Espanhóis e brasileiros lideram
Os médicos estrangeiros com taxa de aprovação mais elevada são os espanhóis (84%). Seguem-se os ucranianos (78%), alemães (70%) e italianos (66%). Os brasileiros têm uma taxa de aprovação menor (42%), mas sobressaem por serem a maioria dos que se candidatam (74% dos pedidos).
Latinos e africanos com mais dificuldades
Os candidatos da América latina e de África parecem ter mais dificuldades em concluir o reconhecimento. Nos últimos três anos, todos os candidatos oriundos de Cuba, Guiné-Bissau e Venezuela foram recusados. E apenas um dos 29 pedidos feitos por cidadãos angolanos foi aprovado.

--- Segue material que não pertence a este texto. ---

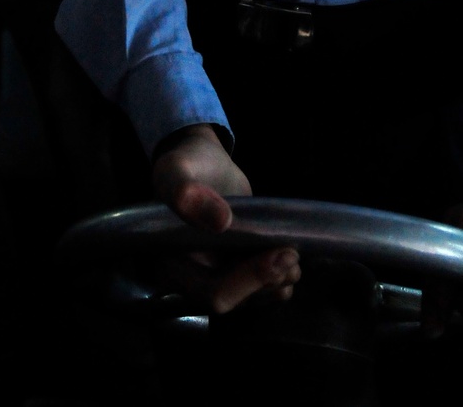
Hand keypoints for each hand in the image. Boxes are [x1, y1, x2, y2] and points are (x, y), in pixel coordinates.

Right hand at [151, 123, 300, 313]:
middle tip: (291, 255)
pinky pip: (256, 290)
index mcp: (169, 263)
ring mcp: (215, 276)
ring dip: (276, 283)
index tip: (274, 256)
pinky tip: (290, 262)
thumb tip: (221, 222)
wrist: (206, 162)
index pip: (207, 291)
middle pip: (231, 300)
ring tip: (293, 254)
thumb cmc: (187, 164)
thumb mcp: (178, 170)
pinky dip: (278, 280)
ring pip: (248, 299)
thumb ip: (186, 192)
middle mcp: (190, 278)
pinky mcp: (234, 270)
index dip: (243, 282)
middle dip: (264, 282)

86% aprovados na especialidade
Em 2021, foram admitidos 55% dos pedidos de exame de especialidade. Dos médicos estrangeiros aceites a exame de especialidade, 86% foram aprovados.
1,17 milhões sem médico
Em fevereiro, havia 1,17 milhões de utentes sem médico de família, dos quais 860 mil em Lisboa e Vale do Tejo. O número tem vindo a subir, porque as aposentações e saídas dos especialistas são superiores às contratações.